Да что сегодня творится?!
– …прости, что? — донесся до нее рассеянный вопрос явно увлеченного книгой Вайзли. Интересно, он пришел на самом деле по просьбе кого-то? Чтобы присмотреть за ней?
Или зачем он пришел?..
Он белодухий. Вайзли. А вот душа Неа была подернута дымкой. Тики говорил, это жажда мщения за смерть матери. Желание причинить боль такую, какую испытывал сам.
Значит, все верно?
— Желание приносить насилие — вот что значит дымка, — снова вслух пробормотала Алана — и снова утерла ползущую по щекам влагу.
— Это все еще продолжает быть неважным? — голос Вайзли, от которого секундой ранее она так невнимательно отмахнулась, перестал быть рассеянным. В него прокралась незлая насмешка, так похожая на насмешку в обычно ласковом голосе Тики, что девушка тут же вскинула голову.
И только тут поняла, что влага на ее щеках — это слезы.
Что она плачет.
Именно это так обеспокоило Вайзли?..
Алана усмехнулась, собираясь коротко объяснить юноше, в чем же дело, и мягко погладила книжку по страницам, вновь опуская на нее взгляд.
— Это просто…
Слова внезапно застряли в горле.
На последней странице дрожащими буквами, словно написавший их нервничал и куда-то спешил, было размашисто оставлено:
«Я знаю, что ты жива, моя зубатка. А потому прости за то, что не смогу приплыть к тебе».

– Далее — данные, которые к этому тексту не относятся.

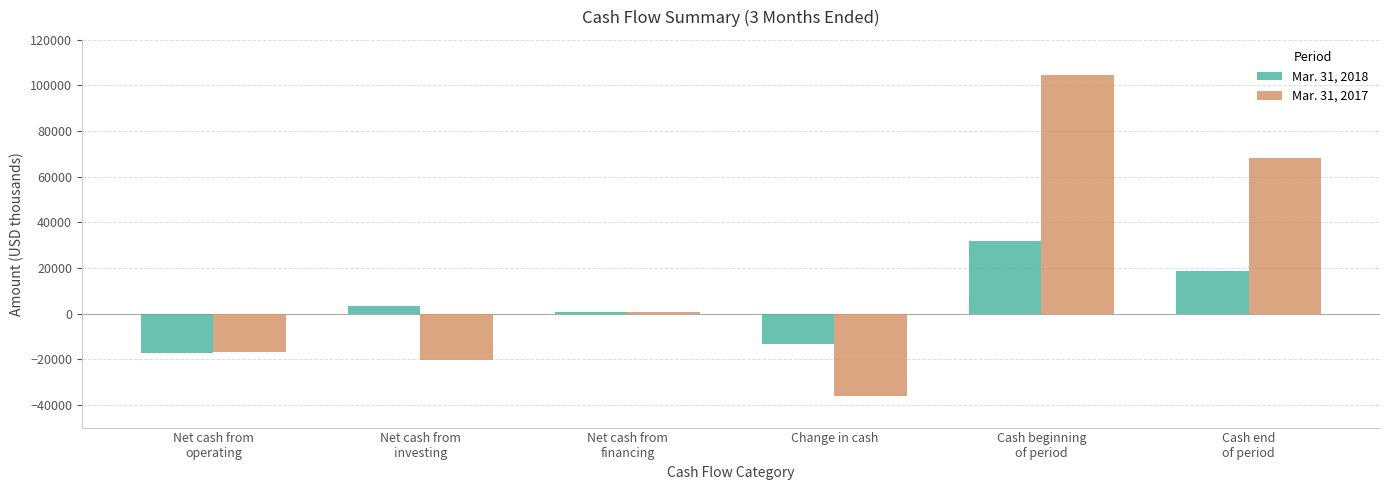

The value of Mar. 31, 2017 at Net cash from
operating is -8852. True or false?

False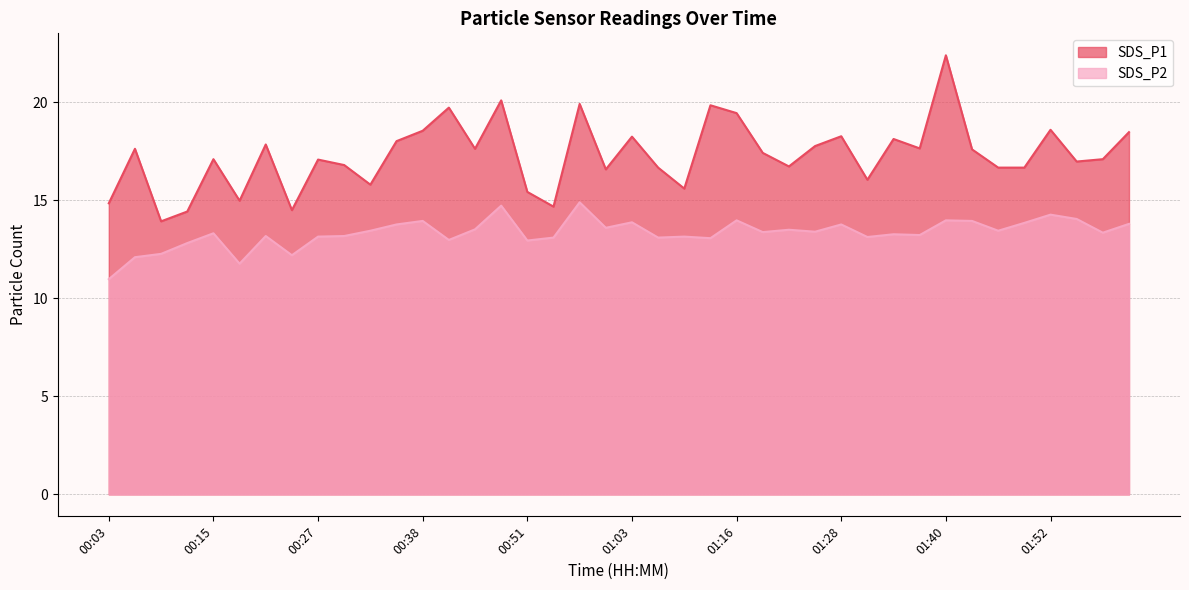

Which label corresponds to the largest value in the chart?

01:40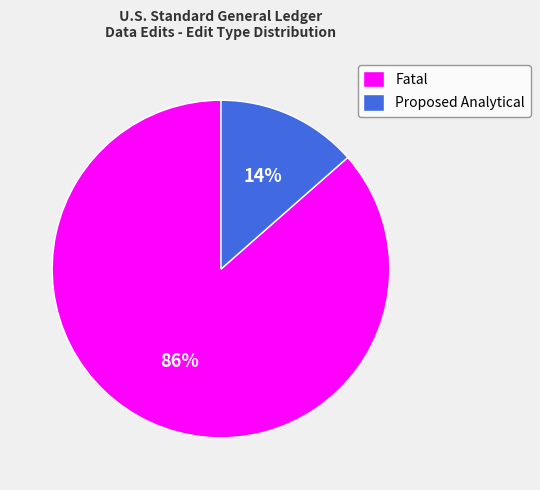

Which slice represents more than half of the pie?

Fatal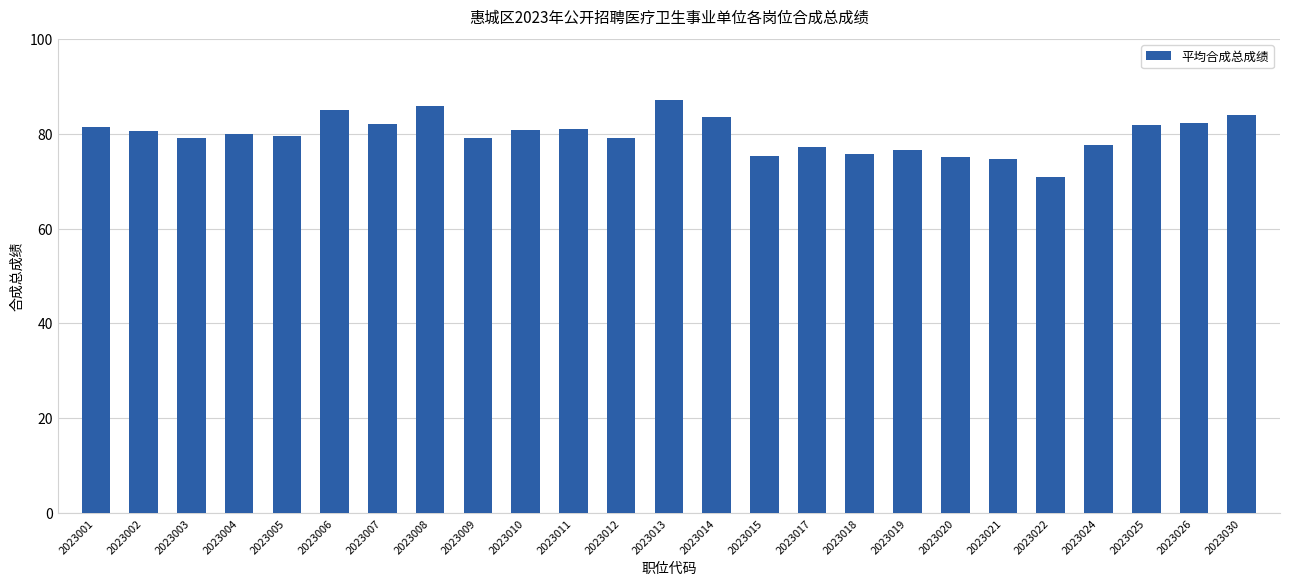

Which label corresponds to the smallest value in the chart?

2023022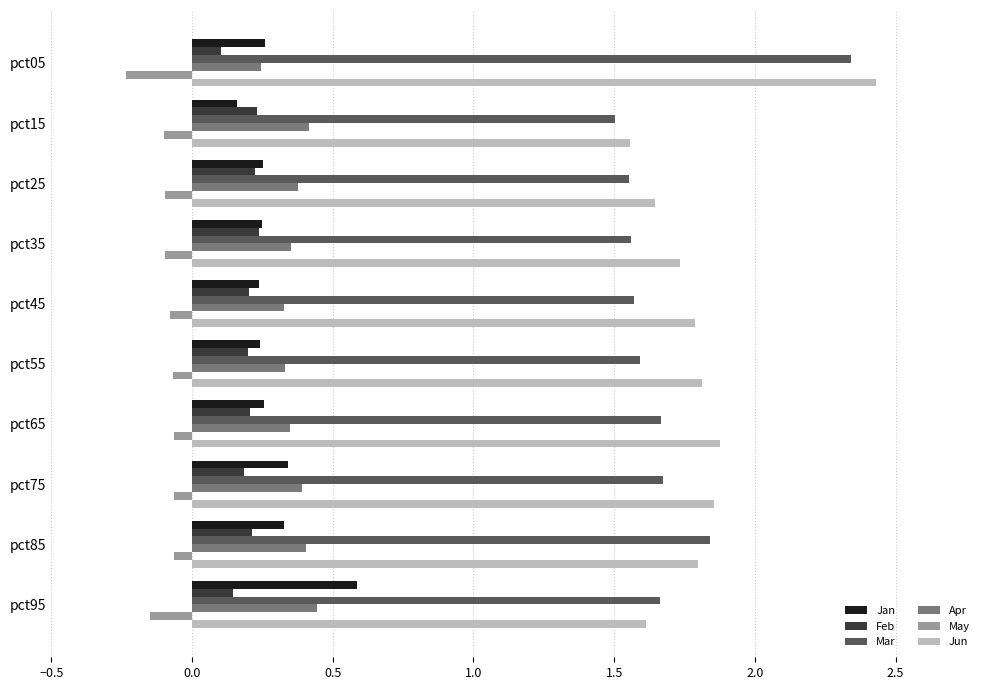

Between pct05 and pct75, which series saw the biggest shift?

Mar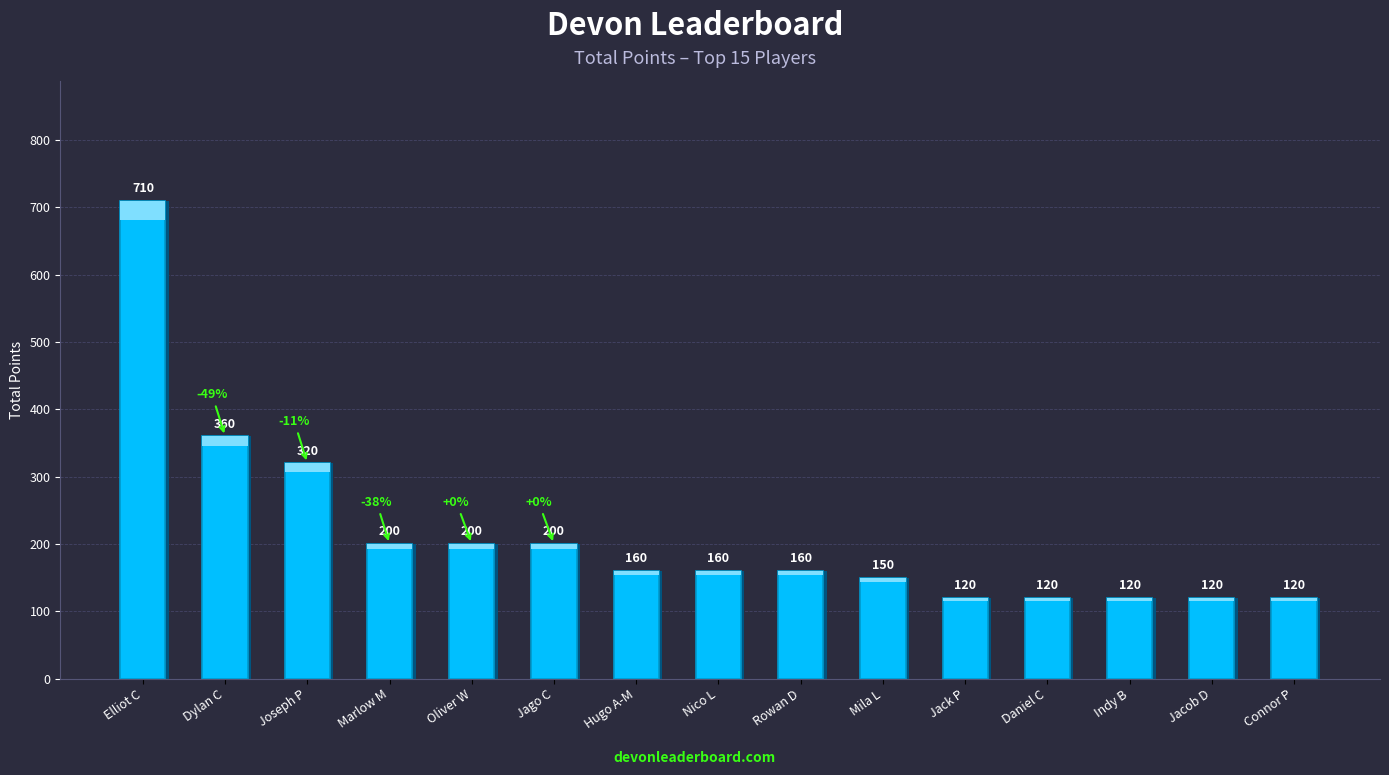

Where is the data nearest to the value 415?

Dylan C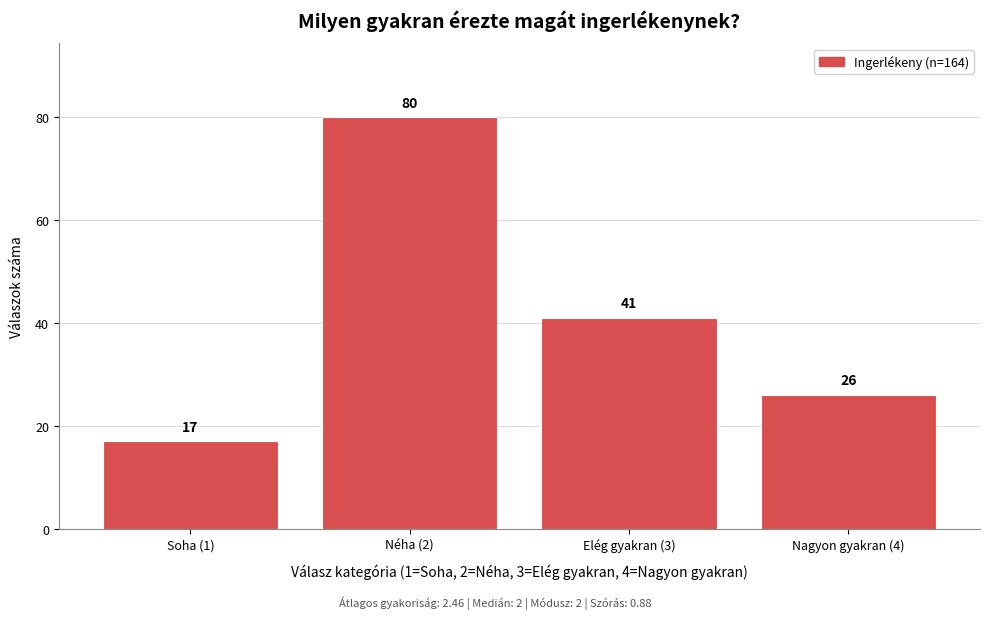

Reading right to left, extract all data points from this chart.

26	41	80	17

Внутри всё потерянно сжалось. К горлу подкатил липкий комок разъедающей внутренности горечи. Алана неверяще провела пальцами по скачущим перед глазами словам и мелко замотала головой, не желая понимать, что в этой застывшей во времени шкатулке единственной вещью, которая знала, что за несчастье приключилось со всей семьёй, которой предназначались письма, полные любви и заботы, снова было что-то, принадлежавшее Алане.
Девушка зажала рот себе руками, пытаясь не выпустить задушенный стон, и задрожала, роняя тонкую книжку на пол. Если бы она только не была такой бесполезной! Такой ужасной и греховной! Если бы она только не была настолько… ведьмой.
Она не винила себя в смерти родных, нет. Она винила себя в том, что выжила, что спаслась за их счёт, что не разделила с ними их участи. Что оказалась счастливицей, поцелованной судьбой.
Всё закружилось перед глазами, всё заплясало и размылось, а Алана пыталась задушить в себе накатывающую подобно шторму истерику — вода в вазах с цветами истерично забулькала, норовя выскочить на столы и полы, словно бы желая потопить в себе все.